Set down the stretch of the breast cancer text from "On the following" through "cancer are HER2-positive.", word for word.

▸ **Extract to read**:

-------

Breast Cancer

Know your options

A diagnosis of breast cancer may be life changing for you, your family and friends. 

Getting the facts about your diagnosis and available treatments will help you make the best decisions based on your situation.  It is important to tell your doctor and nurse how you prefer to receive information and how much you want to know.

Don’t be afraid to voice your questions and concerns as this will help you and your health care team form a partnership in your care.

On the following pages, you will find information on HER2-positive breast cancer and triple negative breast cancer, the treatments available from Roche as well as some useful resources for you to download.

About HER2-positive breast cancer 

In New Zealand about 1 in 5 women with breast cancer are HER2-positive.

HER2 (human epidermal growth factor receptor 2) is a protein that sits on the surface of all normal cells in your body and helps to regulate the way cells grow and divide into other cells.  In HER2-positive breast cancer, too much HER2 is present or expressed and the cells become abnormal.  These abnormal cells multiply rapidly and produce more abnormal cells resulting in a tumour.

-------

▸ **Extrinsic camera parameter data**:
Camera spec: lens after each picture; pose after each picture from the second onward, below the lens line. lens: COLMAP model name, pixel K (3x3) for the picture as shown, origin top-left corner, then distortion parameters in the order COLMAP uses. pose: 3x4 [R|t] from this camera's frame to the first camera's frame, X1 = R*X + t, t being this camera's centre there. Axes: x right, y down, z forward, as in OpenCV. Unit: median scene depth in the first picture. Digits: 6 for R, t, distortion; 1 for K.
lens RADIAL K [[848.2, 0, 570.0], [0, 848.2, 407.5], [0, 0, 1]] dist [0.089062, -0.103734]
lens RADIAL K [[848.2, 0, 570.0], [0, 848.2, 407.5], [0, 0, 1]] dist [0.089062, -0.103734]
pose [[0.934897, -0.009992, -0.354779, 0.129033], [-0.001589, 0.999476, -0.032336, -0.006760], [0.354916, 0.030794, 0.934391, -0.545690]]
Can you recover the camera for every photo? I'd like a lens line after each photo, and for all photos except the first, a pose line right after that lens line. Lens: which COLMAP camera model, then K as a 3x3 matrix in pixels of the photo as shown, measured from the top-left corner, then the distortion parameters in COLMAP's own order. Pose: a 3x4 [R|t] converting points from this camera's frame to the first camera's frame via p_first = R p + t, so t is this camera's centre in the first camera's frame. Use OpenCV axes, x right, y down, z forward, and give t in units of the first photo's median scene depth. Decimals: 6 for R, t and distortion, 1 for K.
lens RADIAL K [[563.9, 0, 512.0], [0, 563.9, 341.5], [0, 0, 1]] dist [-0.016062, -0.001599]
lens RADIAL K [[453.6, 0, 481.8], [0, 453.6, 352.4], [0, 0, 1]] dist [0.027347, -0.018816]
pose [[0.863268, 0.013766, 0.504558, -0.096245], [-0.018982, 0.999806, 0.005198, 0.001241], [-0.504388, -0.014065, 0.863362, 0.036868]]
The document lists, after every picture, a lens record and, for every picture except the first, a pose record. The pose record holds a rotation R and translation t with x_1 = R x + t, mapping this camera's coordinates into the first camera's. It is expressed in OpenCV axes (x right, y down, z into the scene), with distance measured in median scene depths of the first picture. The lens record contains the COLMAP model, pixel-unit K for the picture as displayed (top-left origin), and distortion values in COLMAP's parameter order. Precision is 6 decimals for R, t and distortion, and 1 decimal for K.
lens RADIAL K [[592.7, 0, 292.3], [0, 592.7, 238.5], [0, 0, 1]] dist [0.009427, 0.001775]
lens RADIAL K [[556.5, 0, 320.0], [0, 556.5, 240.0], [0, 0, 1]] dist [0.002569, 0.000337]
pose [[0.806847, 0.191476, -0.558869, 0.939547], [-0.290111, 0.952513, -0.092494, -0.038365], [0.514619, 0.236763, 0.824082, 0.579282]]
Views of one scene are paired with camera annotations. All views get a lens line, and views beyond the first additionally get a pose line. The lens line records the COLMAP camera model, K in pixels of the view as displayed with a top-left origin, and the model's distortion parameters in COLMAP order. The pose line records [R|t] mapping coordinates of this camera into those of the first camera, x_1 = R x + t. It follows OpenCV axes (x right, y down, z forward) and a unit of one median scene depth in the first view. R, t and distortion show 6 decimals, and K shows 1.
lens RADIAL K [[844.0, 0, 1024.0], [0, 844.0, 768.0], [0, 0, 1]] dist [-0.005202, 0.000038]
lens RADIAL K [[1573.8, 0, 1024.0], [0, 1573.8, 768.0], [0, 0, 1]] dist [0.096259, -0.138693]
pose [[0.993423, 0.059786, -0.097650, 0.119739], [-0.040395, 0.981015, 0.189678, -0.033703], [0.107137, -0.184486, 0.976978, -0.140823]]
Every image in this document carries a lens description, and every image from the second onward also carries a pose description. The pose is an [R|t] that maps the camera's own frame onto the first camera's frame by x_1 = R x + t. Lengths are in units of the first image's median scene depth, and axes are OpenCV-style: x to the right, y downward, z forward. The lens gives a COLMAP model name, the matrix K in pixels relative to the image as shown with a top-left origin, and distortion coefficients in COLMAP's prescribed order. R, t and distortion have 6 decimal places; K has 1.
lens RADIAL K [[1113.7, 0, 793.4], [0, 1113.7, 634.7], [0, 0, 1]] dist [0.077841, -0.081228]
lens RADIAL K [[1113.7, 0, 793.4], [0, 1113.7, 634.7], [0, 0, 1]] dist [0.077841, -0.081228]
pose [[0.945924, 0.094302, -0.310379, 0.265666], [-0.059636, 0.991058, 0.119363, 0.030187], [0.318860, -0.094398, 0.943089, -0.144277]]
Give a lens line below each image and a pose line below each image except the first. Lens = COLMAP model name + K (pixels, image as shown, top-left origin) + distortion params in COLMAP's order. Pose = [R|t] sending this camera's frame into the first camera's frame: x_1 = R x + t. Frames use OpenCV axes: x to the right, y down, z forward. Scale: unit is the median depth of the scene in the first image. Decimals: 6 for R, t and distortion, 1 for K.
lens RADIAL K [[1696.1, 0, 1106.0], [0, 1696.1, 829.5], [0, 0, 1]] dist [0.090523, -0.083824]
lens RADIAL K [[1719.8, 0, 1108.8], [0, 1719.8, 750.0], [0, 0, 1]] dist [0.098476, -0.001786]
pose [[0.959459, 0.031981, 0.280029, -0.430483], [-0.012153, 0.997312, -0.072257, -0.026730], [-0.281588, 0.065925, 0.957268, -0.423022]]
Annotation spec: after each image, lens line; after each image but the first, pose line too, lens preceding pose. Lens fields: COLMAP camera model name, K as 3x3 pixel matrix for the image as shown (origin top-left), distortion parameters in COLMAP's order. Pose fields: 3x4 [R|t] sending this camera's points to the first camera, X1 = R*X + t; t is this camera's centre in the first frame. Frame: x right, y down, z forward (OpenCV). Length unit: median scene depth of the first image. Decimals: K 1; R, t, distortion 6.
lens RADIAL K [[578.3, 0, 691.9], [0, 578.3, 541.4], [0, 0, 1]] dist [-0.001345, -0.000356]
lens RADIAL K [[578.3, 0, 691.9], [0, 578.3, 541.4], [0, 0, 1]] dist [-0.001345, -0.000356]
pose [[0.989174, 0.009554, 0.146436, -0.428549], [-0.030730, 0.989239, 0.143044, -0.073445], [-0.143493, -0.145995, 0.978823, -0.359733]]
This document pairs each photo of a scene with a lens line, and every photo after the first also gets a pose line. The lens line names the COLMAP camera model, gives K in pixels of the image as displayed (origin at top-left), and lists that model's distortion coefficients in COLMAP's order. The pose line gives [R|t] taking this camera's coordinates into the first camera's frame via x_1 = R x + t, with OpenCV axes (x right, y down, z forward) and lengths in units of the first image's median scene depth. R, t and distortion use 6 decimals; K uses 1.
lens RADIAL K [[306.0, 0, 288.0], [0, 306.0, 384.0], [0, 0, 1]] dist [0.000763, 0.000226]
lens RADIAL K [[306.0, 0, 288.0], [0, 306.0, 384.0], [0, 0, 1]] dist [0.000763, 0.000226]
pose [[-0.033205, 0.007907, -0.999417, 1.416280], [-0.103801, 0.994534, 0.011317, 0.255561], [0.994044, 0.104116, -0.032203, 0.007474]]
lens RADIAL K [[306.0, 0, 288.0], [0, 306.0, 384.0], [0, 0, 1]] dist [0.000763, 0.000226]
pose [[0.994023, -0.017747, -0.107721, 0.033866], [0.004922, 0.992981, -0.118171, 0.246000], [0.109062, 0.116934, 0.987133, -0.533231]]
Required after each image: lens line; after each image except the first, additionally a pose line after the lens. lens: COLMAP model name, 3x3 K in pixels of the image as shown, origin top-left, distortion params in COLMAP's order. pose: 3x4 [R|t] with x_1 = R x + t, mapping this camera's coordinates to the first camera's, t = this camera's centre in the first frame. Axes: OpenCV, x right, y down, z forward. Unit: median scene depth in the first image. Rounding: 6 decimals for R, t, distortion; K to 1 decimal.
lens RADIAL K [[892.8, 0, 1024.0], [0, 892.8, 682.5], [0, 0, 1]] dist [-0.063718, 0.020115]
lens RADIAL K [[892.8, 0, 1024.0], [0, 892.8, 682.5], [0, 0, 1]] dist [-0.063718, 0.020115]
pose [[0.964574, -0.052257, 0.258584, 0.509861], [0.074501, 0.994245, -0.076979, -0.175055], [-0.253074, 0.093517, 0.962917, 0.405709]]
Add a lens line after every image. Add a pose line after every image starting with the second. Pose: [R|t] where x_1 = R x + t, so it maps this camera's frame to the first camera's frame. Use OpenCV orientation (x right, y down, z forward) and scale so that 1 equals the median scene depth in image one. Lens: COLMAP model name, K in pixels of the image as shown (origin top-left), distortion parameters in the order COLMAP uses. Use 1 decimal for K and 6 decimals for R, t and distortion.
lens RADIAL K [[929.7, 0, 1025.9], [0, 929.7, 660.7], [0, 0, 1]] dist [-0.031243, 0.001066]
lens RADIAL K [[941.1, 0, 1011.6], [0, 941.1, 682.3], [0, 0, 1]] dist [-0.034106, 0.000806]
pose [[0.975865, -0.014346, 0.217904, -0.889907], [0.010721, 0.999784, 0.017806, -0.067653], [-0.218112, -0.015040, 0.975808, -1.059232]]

-------

▸ **Exercise solution**:
On the following pages, you will find information on HER2-positive breast cancer and triple negative breast cancer, the treatments available from Roche as well as some useful resources for you to download.

About HER2-positive breast cancer 

In New Zealand about 1 in 5 women with breast cancer are HER2-positive.